Die Menschen in Belarus haben erneut mit Massenprotesten der Gewalt und den Einschüchterungsversuchen ihrer Staatsmacht getrotzt. In der Hauptstadt Minsk gingen am Sonntagnachmittag zehntausende Demonstranten im Regen gegen den umstrittenen Staatschef Alexander Lukaschenko auf die Straße. Die Beteiligung fiel allerdings sichtlich geringer aus als an den vorherigen Wochenenden. Erneut nahm die Polizei hunderte Regierungsgegner fest.
Seit der umstrittenen Präsidentschaftswahl am 9. August demonstrieren die Belarussen jedes Wochenende zu Zehntausenden gegen den seit 26 Jahren autoritär regierenden Lukaschenko. Sie werfen ihm Wahlfälschung vor und fordern Neuwahlen. Nach ihrer Überzeugung war die inzwischen ins Exil geflohene Oppositionsführerin Swetlana Tichanowskaja die wahre Siegerin der Wahl. In ihrem Protest lassen sie sich auch von dem brutalen Vorgehen der Sicherheitskräfte und von Massenfestnahmen nicht abschrecken.

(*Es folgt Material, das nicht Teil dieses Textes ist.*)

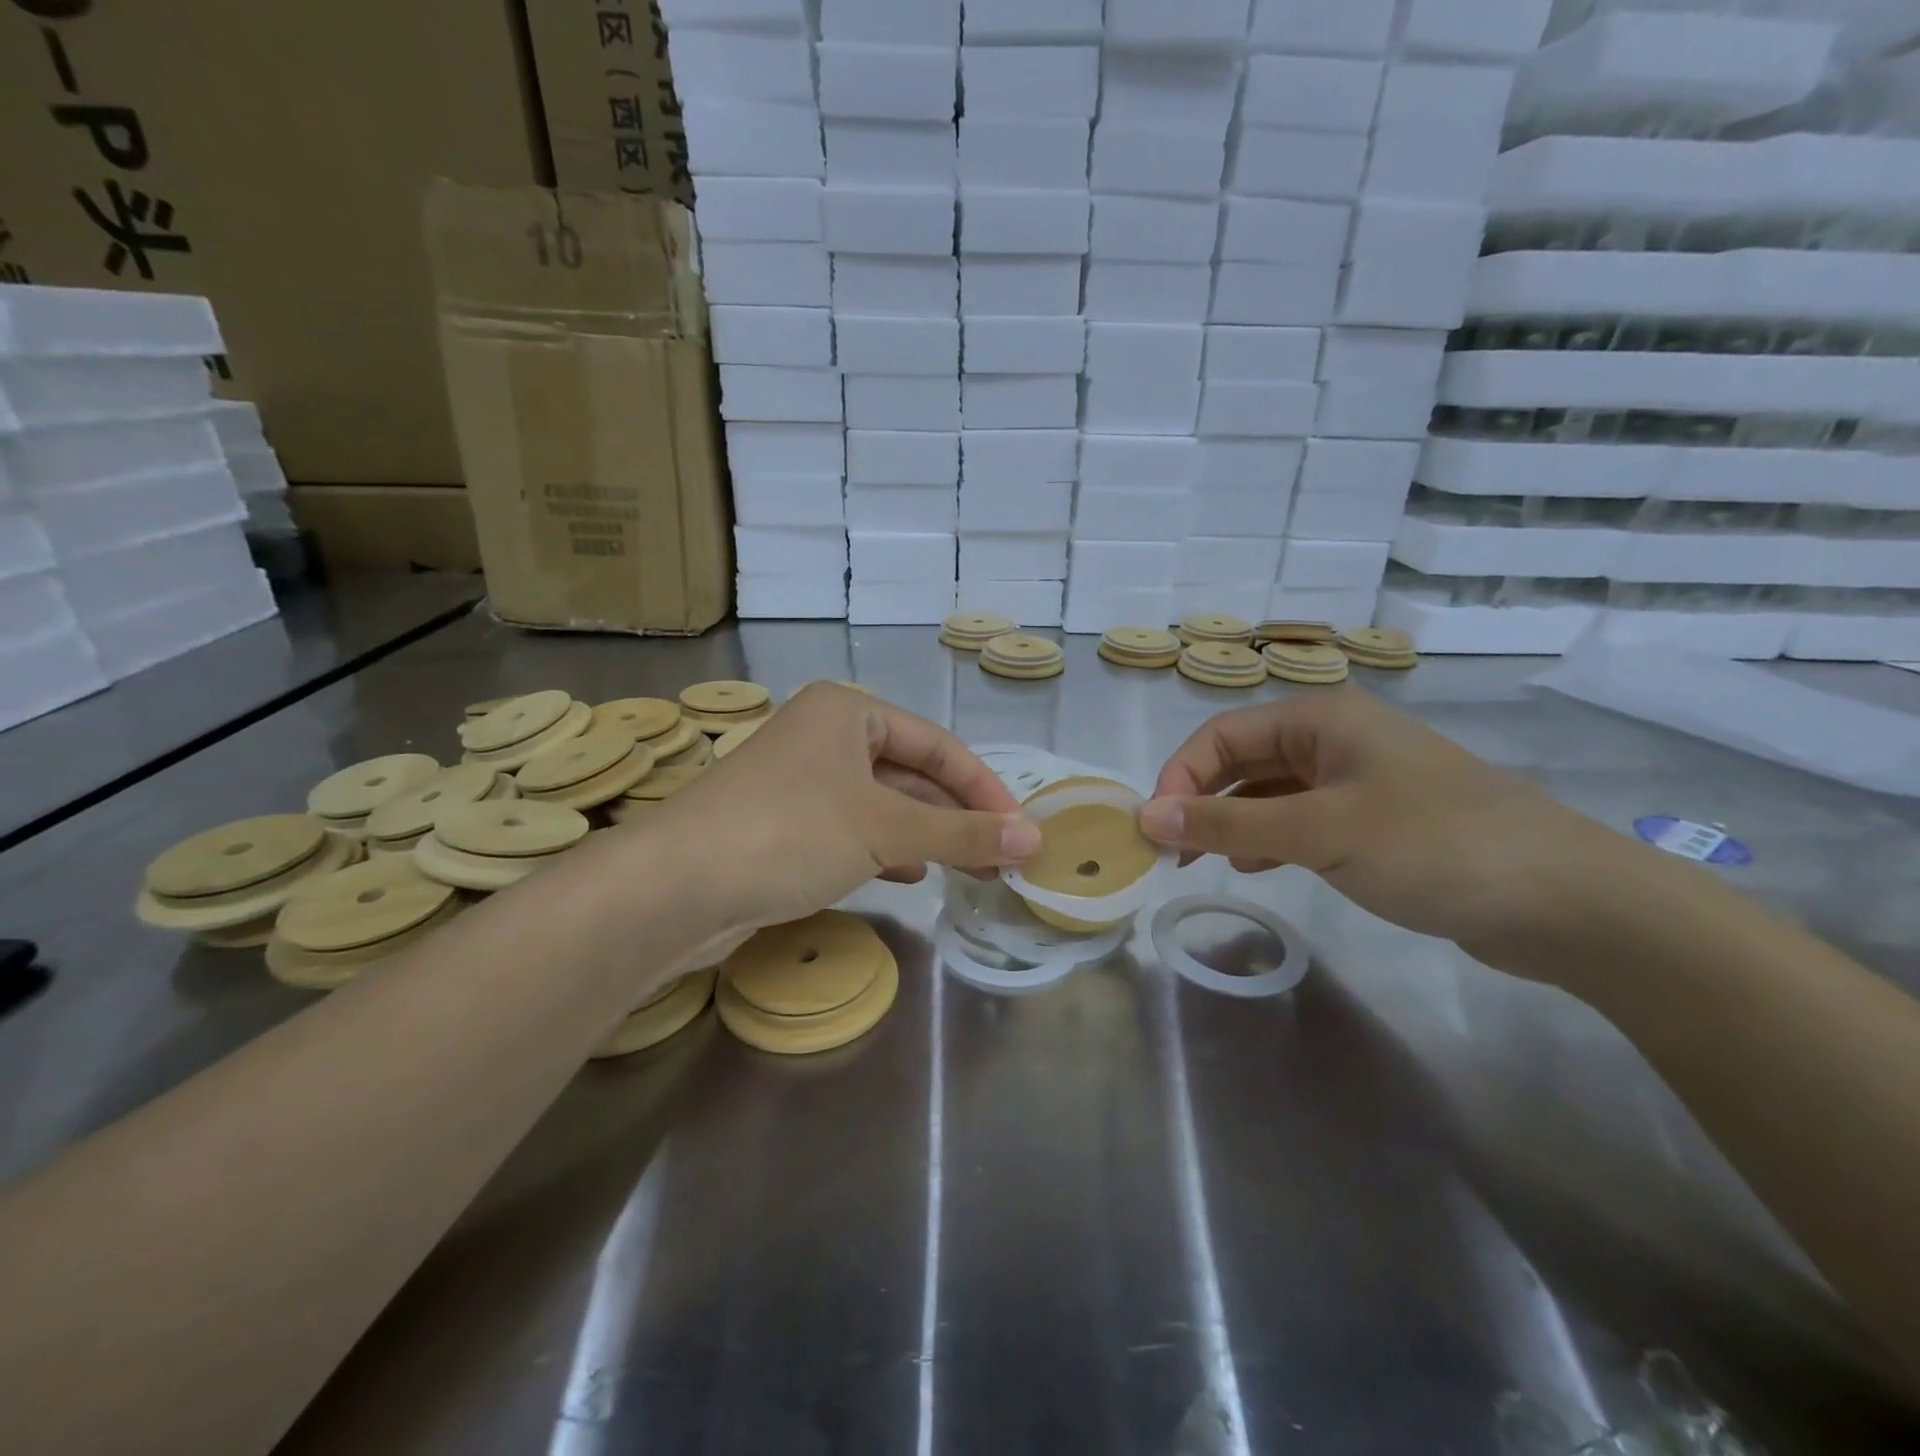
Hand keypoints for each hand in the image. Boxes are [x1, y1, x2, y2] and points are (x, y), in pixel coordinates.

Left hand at [636, 683, 1040, 935]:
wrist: (672, 888)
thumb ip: (962, 833)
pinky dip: (888, 850)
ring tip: (972, 871)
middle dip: (957, 817)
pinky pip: (853, 831)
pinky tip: (913, 876)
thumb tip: (1034, 840)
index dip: (984, 789)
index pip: (937, 744)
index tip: (1021, 833)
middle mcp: (823, 736)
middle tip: (1003, 859)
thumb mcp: (886, 828)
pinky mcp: (783, 826)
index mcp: (847, 711)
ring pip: (883, 806)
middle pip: (911, 774)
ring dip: (928, 837)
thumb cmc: (789, 832)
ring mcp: (801, 783)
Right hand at [1140, 687, 1623, 957]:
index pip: (1220, 735)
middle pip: (1242, 759)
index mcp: (1321, 719)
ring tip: (1204, 862)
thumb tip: (1146, 816)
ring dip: (1232, 821)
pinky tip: (1255, 866)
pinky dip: (1269, 838)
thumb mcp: (1318, 831)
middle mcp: (1335, 738)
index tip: (1156, 829)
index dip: (1179, 776)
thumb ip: (1227, 822)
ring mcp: (1359, 779)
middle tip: (1172, 851)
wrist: (1566, 901)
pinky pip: (1302, 819)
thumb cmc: (1432, 845)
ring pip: (1270, 791)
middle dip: (1201, 800)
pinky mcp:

Ungeachtet der Proteste hatte sich Lukaschenko am Mittwoch für eine sechste Amtszeit vereidigen lassen - die Zeremonie fand allerdings ohne Vorankündigung im Palast der Unabhängigkeit statt und wurde auch nicht im Staatsfernsehen übertragen. Daraufhin hatte Nexta Live, ein von mehr als zwei Millionen Menschen abonnierter Oppositionskanal auf dem Messengerdienst Telegram, für Sonntag zu einer symbolischen "Amtseinführung der wahren Präsidentin durch das Volk" aufgerufen.
Schon vor Beginn der Kundgebung gab es nach Polizeiangaben erste Festnahmen. AFP-Korrespondenten berichteten von einem massiven Sicherheitsaufgebot um den Palast der Unabhängigkeit, Lukaschenkos Residenz. Mehrere Plätze im Zentrum der Hauptstadt waren abgesperrt; U-Bahnstationen und Einkaufszentren, in die sich die Demonstranten bei früheren Kundgebungen vor der Gewalt der Sicherheitskräfte geflüchtet hatten, waren geschlossen. In den Straßen fuhren Wasserwerfer und Panzerfahrzeuge auf.
Nach Angaben der Menschenrechtsorganisation Wiasna kam es in Minsk zu dutzenden Festnahmen, als die Polizei versuchte die Demonstration aufzulösen. In Gomel, der zweitgrößten Stadt des Landes, setzten die Sicherheitskräfte demnach Tränengas und in der östlichen Stadt Mogiljow Betäubungsgranaten gegen Demonstrierende ein.
Eine Sprecherin des Innenministeriums bestätigte der Nachrichtenagentur AFP, dass es im Zusammenhang mit den Protesten 200 Festnahmen gegeben habe. Dass Betäubungsgranaten eingesetzt worden seien, wies sie aber zurück. Die Sicherheitskräfte hätten Gerät zur "Kontrolle von Ausschreitungen" verwendet. Schon am Samstag hatte es bei Demonstrationen, an denen hauptsächlich Frauen teilgenommen hatten, 150 Festnahmen gegeben.
Oppositionführerin Tichanowskaja meldete sich per Videobotschaft aus ihrem Exil in Litauen zu Wort: "Heute ist der 50. Tag unserer Proteste", sagte die 38-Jährige. "Wir sind gekommen, um dieses Regime zu stoppen, und wir tun dies friedlich."
Der französische Präsident Emmanuel Macron stellte sich erneut hinter die Opposition und erklärte Lukaschenkos Zeit an der Staatsspitze von Belarus für abgelaufen. "Es ist klar, dass er gehen muss", sagte Macron der Zeitung "Journal du Dimanche". "Was in Belarus vor sich geht, ist eine Machtkrise, eine autoritäre Macht, welche die Logik der Demokratie nicht akzeptieren kann und sich mit Gewalt festklammert", sagte der französische Staatschef, der am Montag in die benachbarten Staaten Litauen und Lettland reist.
Zugleich äußerte Macron seine Bewunderung für den Mut der Demonstranten in Belarus. Auch die USA, die Bundesregierung und die EU erkennen Lukaschenko ungeachtet seiner Vereidigung nicht als Präsidenten nicht.